La réponse est clairement NON. L’un des mécanismes de rétablissement de la calcémie est l’activation de la vitamine D3 par l’enzyme 1α-hydroxylase, produite par le rein sous l’influence de la PTH (Goff, 2014). Cette enzyme fonctionne de manière optimale lorsque les apports en phosphore sont restreints (Yoshida et al., 2001). Par conséquent, des apports élevés en phosphore durant la phase de transition peuvent inhiber l’activation de la vitamine D3 et compromettre la restauration d’une calcémie optimale (URL Doccheck). Il est recommandé de limiter les apports en phosphore à un maximum de 0,4 % de la ration totale en phase de transition, car des rations plus riches en phosphore augmentent le risque de FV (Goff, 2014).

 

Intervention en cas d’hypophosphatémie post-partum

Même si le phosphore n’est pas directement impliqué dans la pathophysiologie du syndrome de vache couchée, il est crucial de corriger l’hypophosphatémie aussi rapidement que possible pour maximiser les chances de rétablissement des fonctions vitales de la vache. Les perfusions de phosphites sont inefficaces, car cette molécule n’est pas absorbée (Cheng, 1998). La correction principale consiste en un apport de phosphates par voie orale, sous forme de drench ou de bolus. La composition du produit administré doit être adaptée à l’analyse sanguine, souvent avec un apport de phosphate seul, car la calcémie est déjà rétablie.

 

Résumé des points essentiels :

- L’hypophosphatémie est une conséquence, et non une cause, du syndrome de vache couchée, résultant de l’hypocalcémie.

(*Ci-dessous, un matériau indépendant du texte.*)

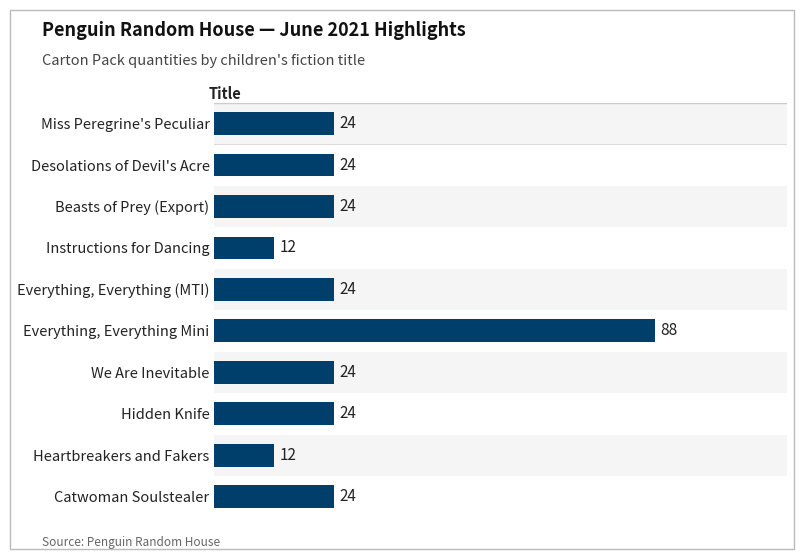

What is the difference between the second highest and minimum values?

12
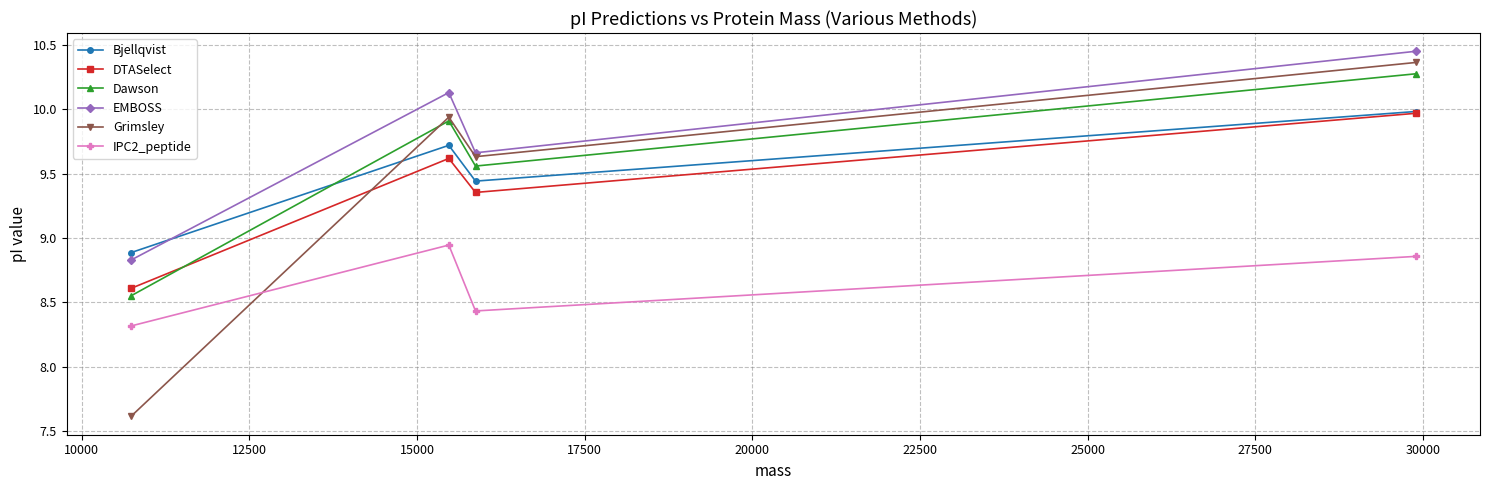

Which series ends up on top after the final intersection of DTASelect and Dawson?

Dawson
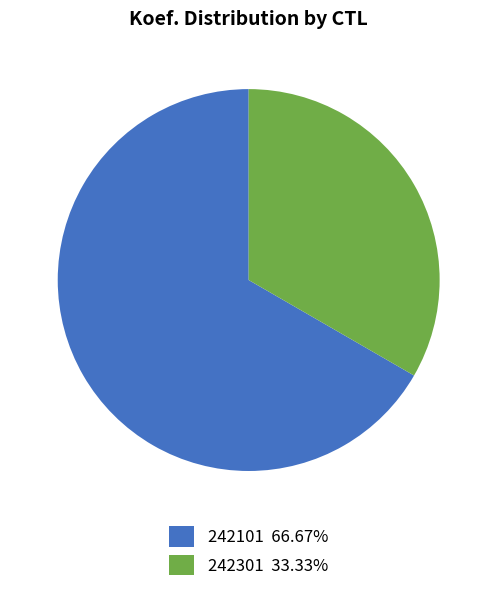

Approximately how many times larger is the value at 242301 33.33% compared to 242101 66.67%?

0.5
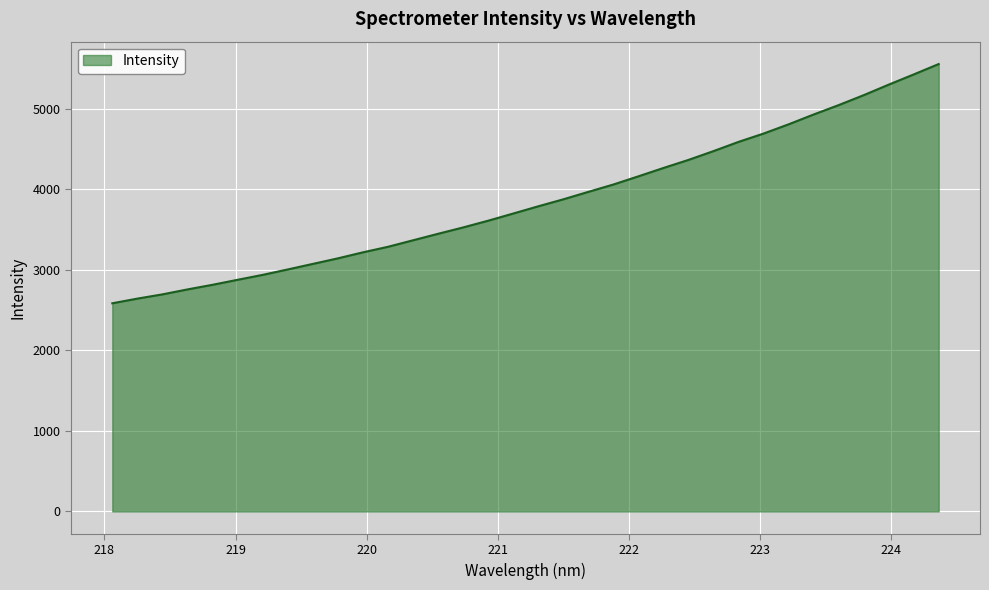

What is the difference between the maximum and minimum values?

2970.9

- Il est recommandé de limiter les apports en phosphore à environ 0,35 % de la ration de transition.

- La meilleure prévention de l’hypophosphatémie est la prévention de l’hypocalcémie.

- En cas d’hypophosphatémie avérée, des apports de phosphate par voie orale sont recommandés, selon les résultats de l’analyse sanguine.


Références :

  • Goff JP. Macromineral disorders of the transition cow. Vet Clin Food Anim Pract 2004; 20:471-494.

  • Goff JP. Personal communication. 49th Annual Conference of the AABP 2016, Charlotte, NC, USA.

  • Goff JP. Calcium and Magnesium Disorders. Vet Clin Food Anim Pract 2014; 30:359-381.

  • Yoshida et al. Dietary phosphorus deprivation induces 25-hydroxyvitamin D3 1alpha-hydroxylase gene expression. Endocrinology 2001; 142(5):1720-26.

  • https://flexikon.doccheck.com/de/Calcitriol

  • Grünberg et al. Phosphorus content of muscle tissue and muscle function in dairy cows fed a phosphorus-deficient diet during the transition period. J Dairy Sci 2019; 102:1-22.

  • Cheng YS, Goff JP. Restoring normal blood phosphorus concentrations in hypophosphatemic cattle with sodium phosphate. Veterinary Medicine 1998; 93:383-388.